Game Development

Blog 599: Lightning Never Talks Twice

I recently did something called a Lightning Talk to my work colleagues about the ultimate basics of procedural level generation. I’m scared of, and terrible at, doing presentations, so I volunteered because I need to learn to face my fears. (Be bold, etc.)

A Lightning Talk is when three or four people do very short, five-minute presentations about Something Cool — so I figured that, since I kind of care about this stuff, at least my enthusiasm would shine through if my tongue refused to cooperate (it did).

This was written as an introduction for absolute beginners, because nobody at work gives two figs about game technology (except me), so it should be interesting enough for mildly technical people with a passing interest in the area.

Dungeon Delving: A Short Introduction to Procedural Level Generation

Disclaimer: when I say “random”, I mean “sufficiently unpredictable as makes no difference”.

Yes, I am quite aware it’s six minutes long. One day, I swear, I’ll pick a lightning topic that I can actually condense into five minutes…

Links

These are the original resources I started from. They give a decent enough grounding but none are particularly comprehensive, so you probably want to augment these with the source code for my implementations below.tw

In Depth

Fun With Growing Trees

The growing tree algorithm isn’t quite as simple as I say either. If you follow the rule I stated, counting only the four cardinal compass points as neighbours, you’ll end up with mazes that look a bit rubbish — they’ll have diagonal connections.

The subtlety that eluded me for so long when I just blindly implemented the algorithm as per the example on the link above, is that it’s not strictly one space you need to check for. You are allowed to have two, or even three spaces, as long as they are down only one side.

For example, T-junctions and L-junctions are totally okay.

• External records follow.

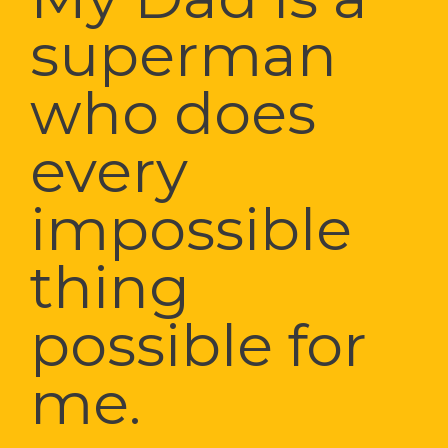
superman 
who does 
every 
impossible 
thing 
possible for 
me.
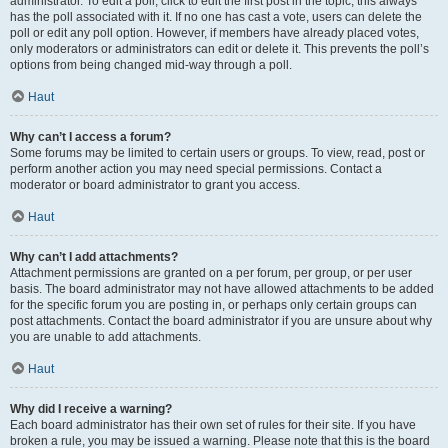
administrator. To edit a poll, click to edit the first post in the topic; this always
has the poll associated with it. If no one has cast a vote, users can delete the
poll or edit any poll option. However, if members have already placed votes,
only moderators or administrators can edit or delete it. This prevents the poll’s
options from being changed mid-way through a poll.
Haut
Why can’t I access a forum?
Some forums may be limited to certain users or groups. To view, read, post or
perform another action you may need special permissions. Contact a
moderator or board administrator to grant you access.
Haut
Why can’t I add attachments?
Attachment permissions are granted on a per forum, per group, or per user
basis. The board administrator may not have allowed attachments to be added
for the specific forum you are posting in, or perhaps only certain groups can
post attachments. Contact the board administrator if you are unsure about why
you are unable to add attachments.
Haut
Why did I receive a warning?
Each board administrator has their own set of rules for their site. If you have
broken a rule, you may be issued a warning. Please note that this is the board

In my implementation, the three tiles down the side of a T-junction actually only count as one space, because they’re connected by the central tile to the tile we’re examining. By being careful about this, we get the classic hedge-maze look we really want.

Binary Space What Now?

Yes, I mention naively connecting trees but don’t offer a solution. (Come on, it was supposed to be condensed into five minutes, I couldn’t go crazy.)

In my implementation, it’s simple enough — connect the two rooms whose centres are closest together. By the nature of the algorithm, those two rooms will naturally have no rooms in between them. That means that, between any given subtrees, you pair up every combination of rooms in that subtree and sort them by distance; with the bottom pair of rooms that’s easy enough, but further up you’ll have a big set of four, eight, sixteen and so on to choose from.

Tthat’s when my first draft turned to mush — if you always connect the leftmost or the rightmost rooms, things get messy as you’ve no guarantee the left room of one tree will actually be adjacent to the left room of its sibling. Of course things get even worse when you factor unpredictable horizontal and vertical splitting, and the random position of the split.

Déjà Vu

Some of you may remember that, yes, I have already briefly covered the Growing Tree maze generator and Cellular Automata cave generator on this blog — because my first introduction to these algorithms came while working on Project Y4. Unfortunately the Asteroid Wars bonus scenario never panned out, so only the Growing Tree system ever got used. I did end up using it twice to make up for that, though!

So a  month or two ago I decided that I wanted to revisit all this procedural generation lark, in a real programming language rather than Warcraft 3‘s gimped built-in scripting system (I had to write 1D-array implementations of 2D arrays and lists, it was endless fun). Since, well, now Unity is on the scene and also just so happens to be quite comfortable with C#…

The Source of All Code

I started completely from the ground up, rebuilding the algorithms in the new world in as modular and extensible a way as I could. Let’s face it, nobody’s going to get far with vanilla implementations of these things — I wanted a framework that could combine these algorithms with designed tweaks and rules, so that I can get something a bit more interesting than Just Another Maze Game.

So here ya go…

Have fun!

2 thoughts on “Blog 599: Lightning Never Talks Twice”

  1. It’s your voice! We need more of you saying words. You have any idea how many times I’ve watched that anniversary vlog you did back on the myspace page? I think it’s gone now, lost to the world. But I still remember, and you can never take that away from me!
    Remember, a kitten dies every time someone doesn’t post a comment.
    (or something like that)

    Like

    1. The shape and the power of the voice!

      In reality, I’m not actually that good at talking. Although this presentation is only six minutes, it took a whole evening to get it right.